(Stored data)

/---

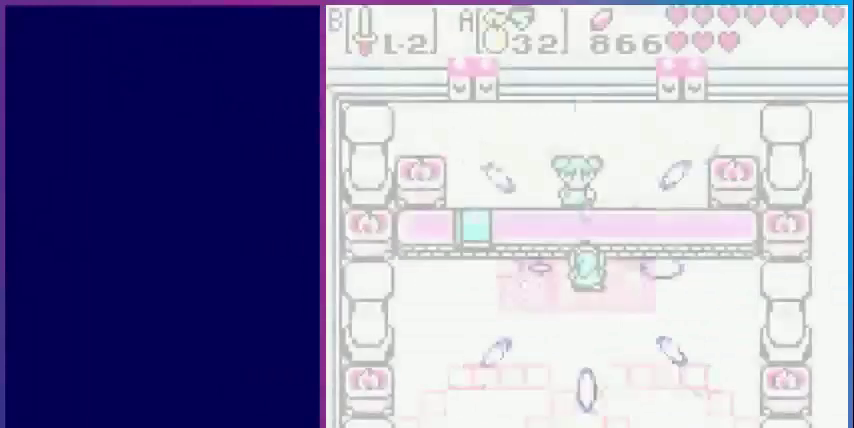
{"buttons": [], "events": []}
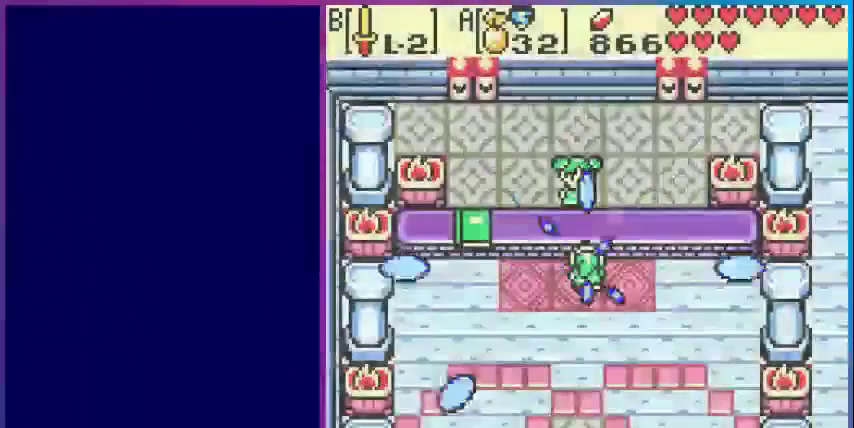
{"buttons": [], "events": []}
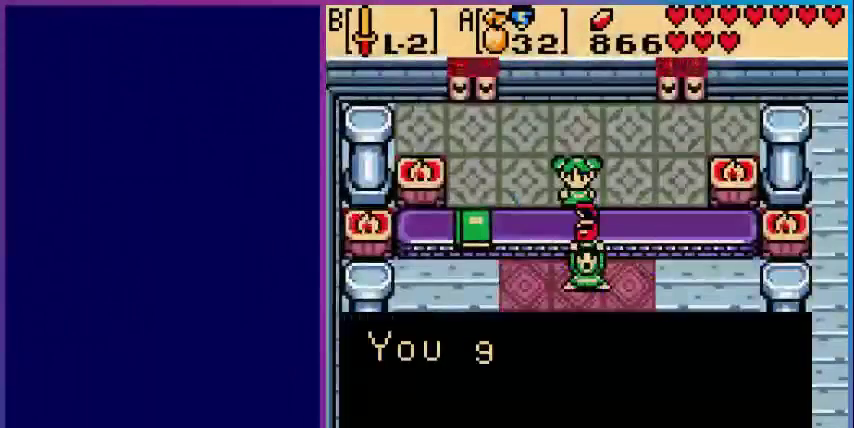
{"buttons": [], "events": []}
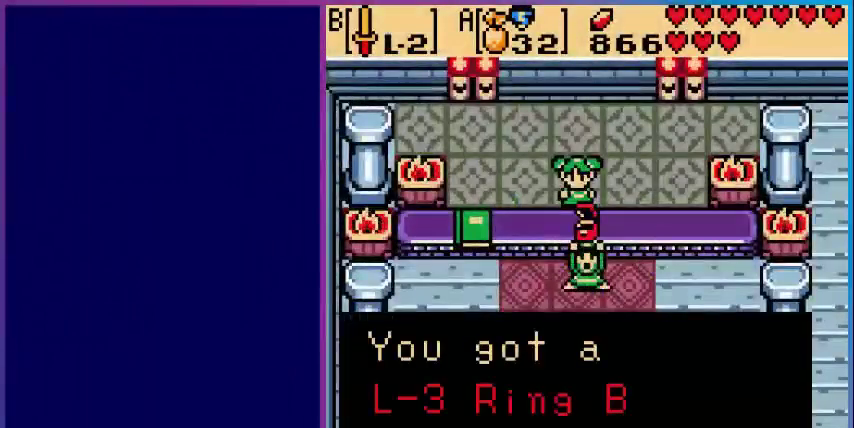
{"buttons": [], "events": [[320, "A", "down"], [480, "A", "up"]]}
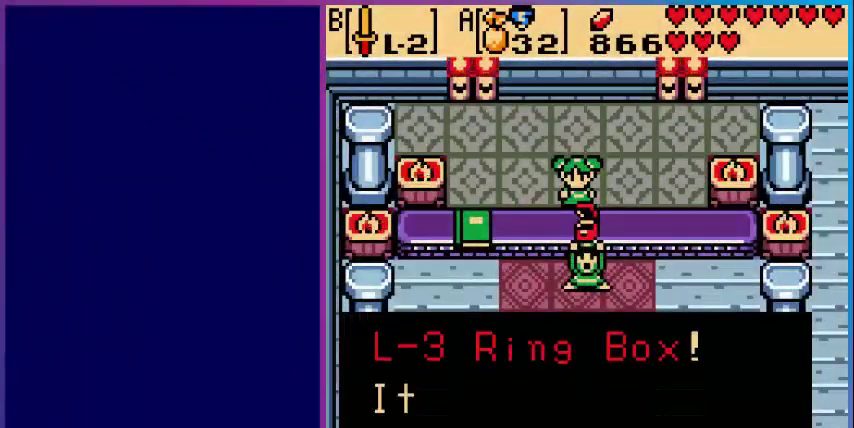
{"buttons": [], "events": [[200, "A", "down"], [320, "A", "up"]]}
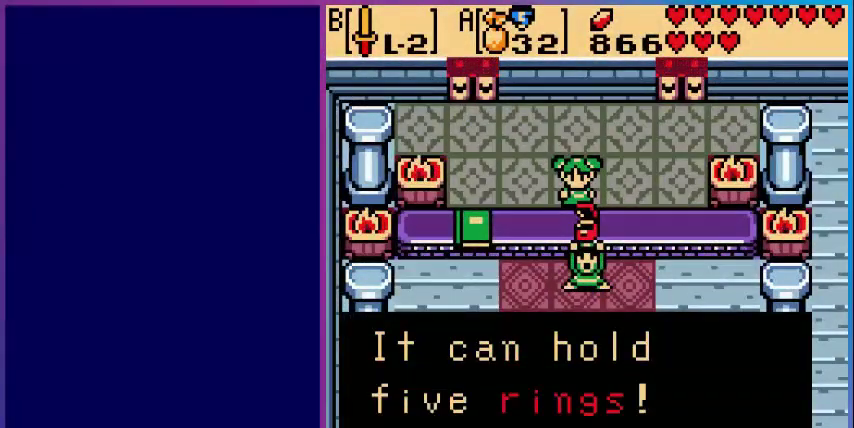
{"buttons": [], "events": [[200, "A", "down"], [360, "A", "up"]]}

\---

TASK BRIEF
Write out the records above once more, word for word, with no pictures.

PROBLEM SOLUTION
{"buttons": [], "events": []}
{"buttons": [], "events": []}
{"buttons": [], "events": []}
{"buttons": [], "events": [[320, "A", "down"], [480, "A", "up"]]}
{"buttons": [], "events": [[200, "A", "down"], [320, "A", "up"]]}
{"buttons": [], "events": [[200, "A", "down"], [360, "A", "up"]]}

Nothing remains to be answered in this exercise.